- **Task prompt**
Please repeat the rows from the beginning through the line containing "For every layout", both ends included, and leave the pictures out of your answer.

(Collected data)
>>>>>
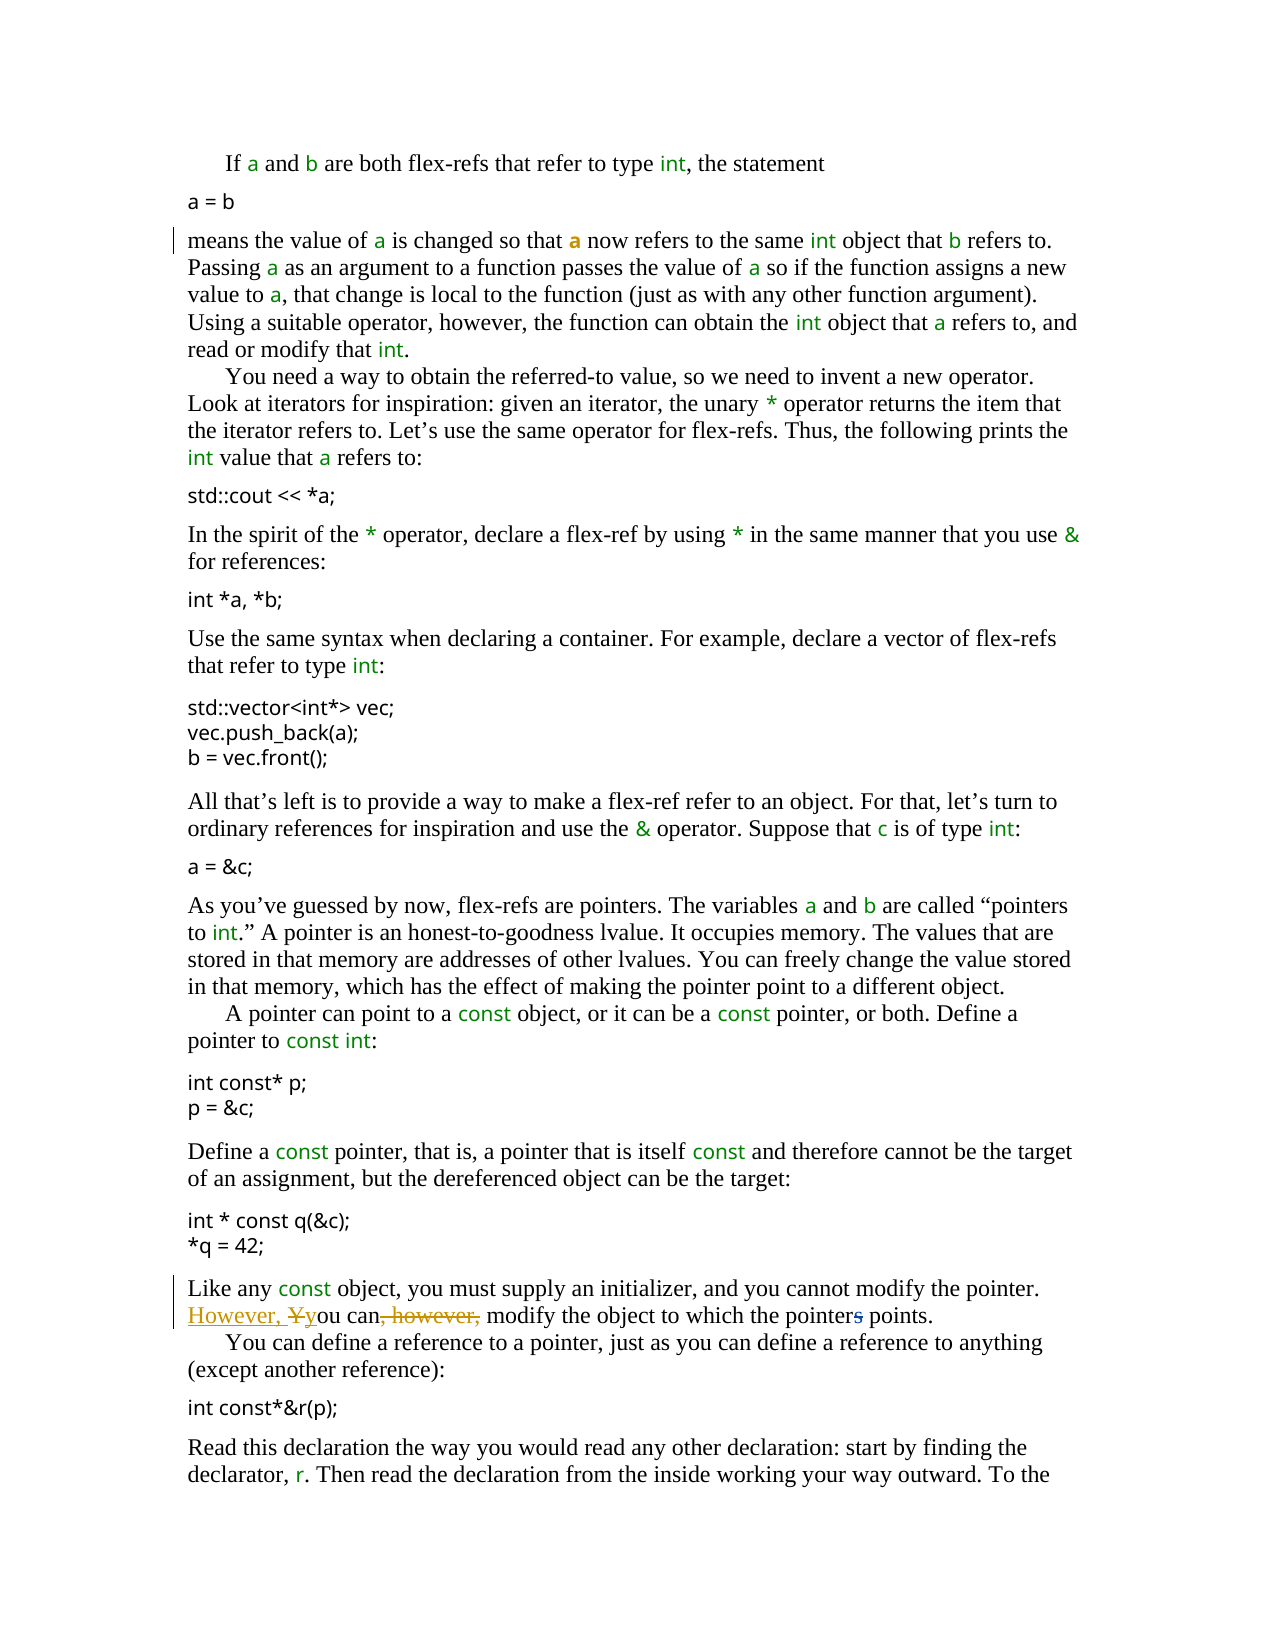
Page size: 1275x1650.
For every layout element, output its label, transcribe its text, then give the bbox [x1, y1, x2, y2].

text In the spirit of the * operator, declare a flex-ref by using * in the same manner that you use & for references: [187, 521, 1087, 575]
text Define a const pointer, that is, a pointer that is itself const and therefore cannot be the target of an assignment, but the dereferenced object can be the target: [187, 1137, 1087, 1192]
text All that’s left is to provide a way to make a flex-ref refer to an object. For that, let’s turn to ordinary references for inspiration and use the & operator. Suppose that c is of type int: [187, 787, 1087, 842]
text std::vector<int*> vec; [187, 696, 1072, 721]
text means the value of a is changed so that a now refers to the same int object that b refers to. Passing a as an argument to a function passes the value of a so if the function assigns a new value to a, that change is local to the function (just as with any other function argument). Using a suitable operator, however, the function can obtain the int object that a refers to, and read or modify that int. [187, 227, 1087, 362]
text *q = 42; [187, 1233, 1072, 1258]
text Read this declaration the way you would read any other declaration: start by finding the declarator, r. Then read the declaration from the inside working your way outward. To the [187, 1433, 1087, 1487]
text p = &c; [187, 1096, 1072, 1121]
text A pointer can point to a const object, or it can be a const pointer, or both. Define a pointer to const int: [187, 1000, 1087, 1054]
text b = vec.front(); [187, 746, 1072, 771]
text Use the same syntax when declaring a container. For example, declare a vector of flex-refs that refer to type int: [187, 625, 1087, 679]
text std::cout << *a; [187, 483, 1072, 508]
text int const* p; [187, 1071, 1072, 1096]
text If a and b are both flex-refs that refer to type int, the statement [187, 150, 1087, 177]
text int *a, *b; [187, 587, 1072, 612]
text As you’ve guessed by now, flex-refs are pointers. The variables a and b are called “pointers to int.” A pointer is an honest-to-goodness lvalue. It occupies memory. The values that are stored in that memory are addresses of other lvalues. You can freely change the value stored in that memory, which has the effect of making the pointer point to a different object. [187, 892, 1087, 1000]
text a = &c; [187, 854, 1072, 879]
text int * const q(&c); [187, 1208, 1072, 1233]
text int const*&r(p); [187, 1396, 1072, 1421]
text vec.push_back(a); [187, 721, 1072, 746]
text a = b [187, 189, 1072, 214]
text Like any const object, you must supply an initializer, and you cannot modify the pointer. However, you can modify the object to which the pointer points. [187, 1275, 1087, 1329]
text You need a way to obtain the referred-to value, so we need to invent a new operator. Look at iterators for inspiration: given an iterator, the unary * operator returns the item that the iterator refers to. Let’s use the same operator for flex-refs. Thus, the following prints the int value that a refers to: [187, 362, 1087, 471]
text You can define a reference to a pointer, just as you can define a reference to anything (except another reference): [187, 1329, 1087, 1383]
<<<<<
- **Written solution**
Page size: 1275x1650.
For every layout element, output its label, transcribe its text, then give the bbox [x1, y1, x2, y2].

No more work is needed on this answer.